Description of the task — Put the lines of the entries into a JSON list of strings, one string per line and no blank lines, starting at the line that contains "True or false: the" and ending at the end of the entries. Leave the pictures out.

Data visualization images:

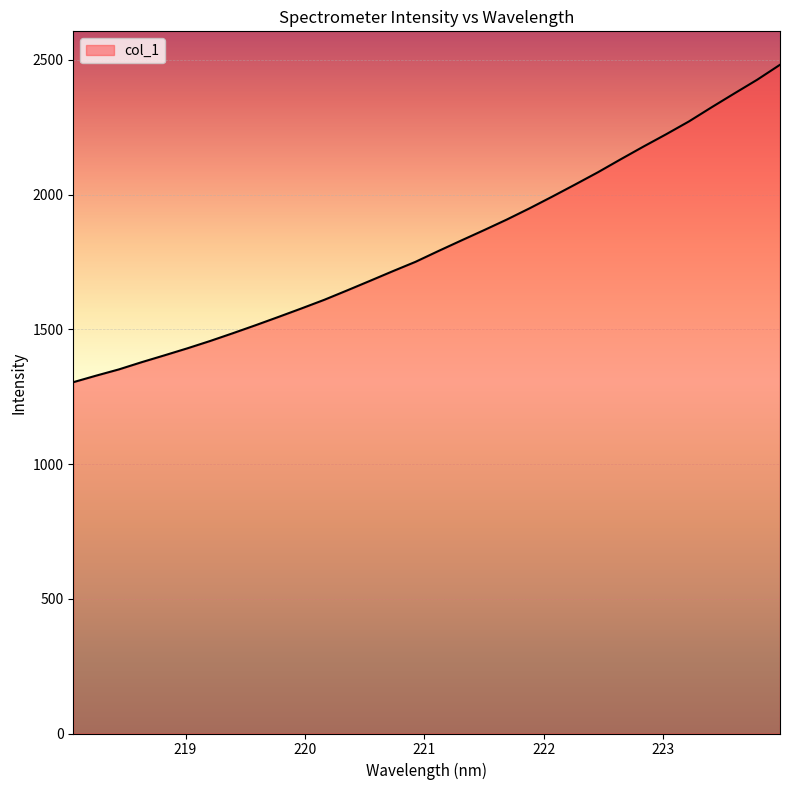

What is the difference between the maximum and minimum values?

1177.8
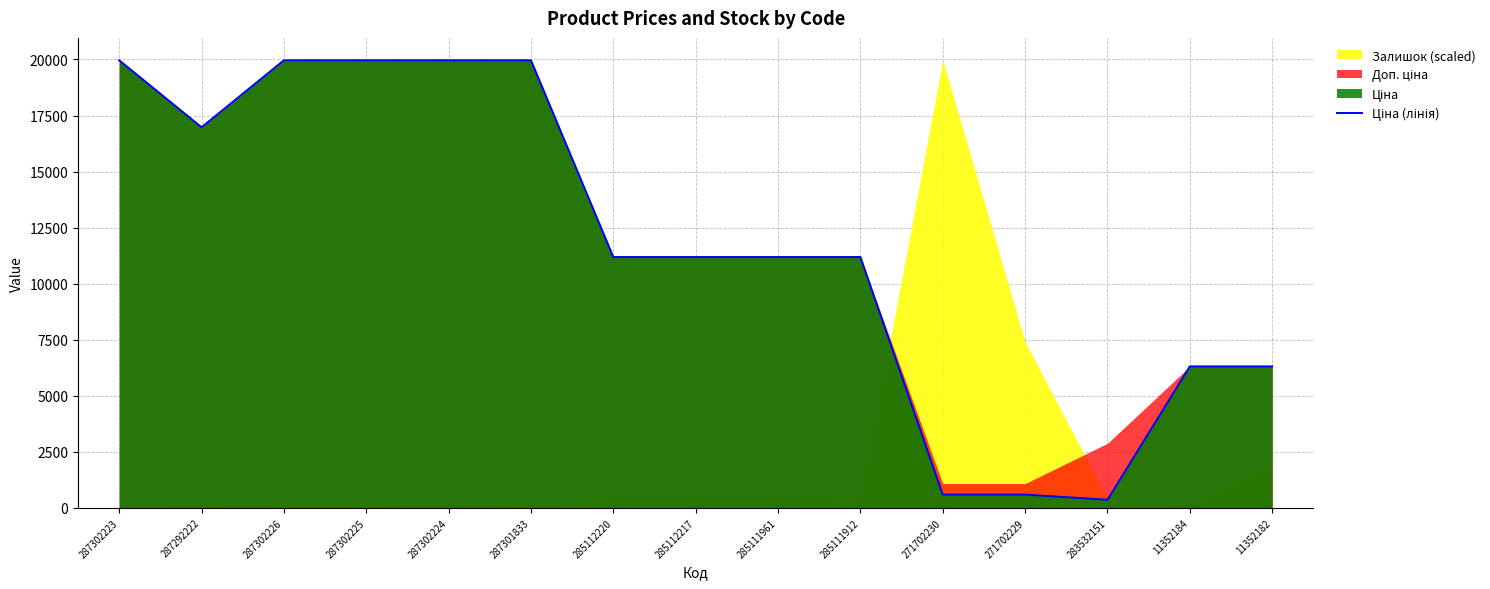

True or false: the data shows 11188.2 at 285112220.

True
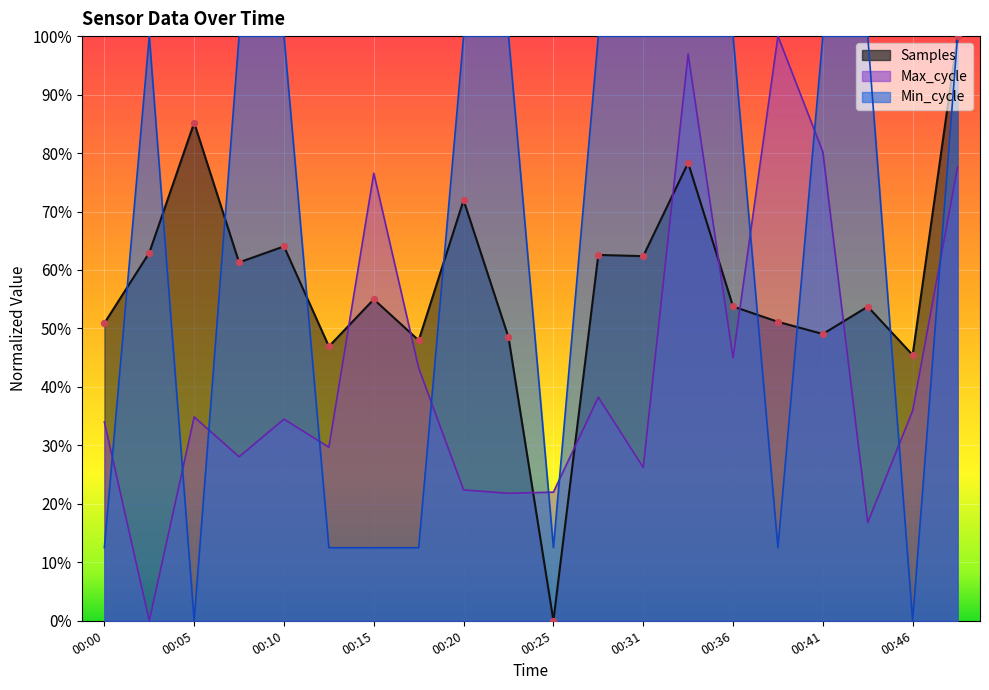

Which series has the widest spread of Y values?

Samples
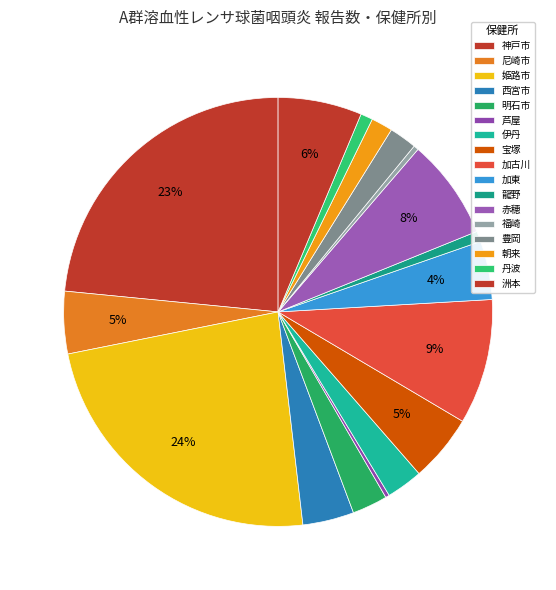

Count the number of slices in the pie.

17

Output for this exercise —
[
  "True or false: the data shows 11188.2 at 285112220.",
  "True",
  "Which series has the widest spread of Y values?",
  "Samples",
  "Count the number of slices in the pie.",
  "17"
]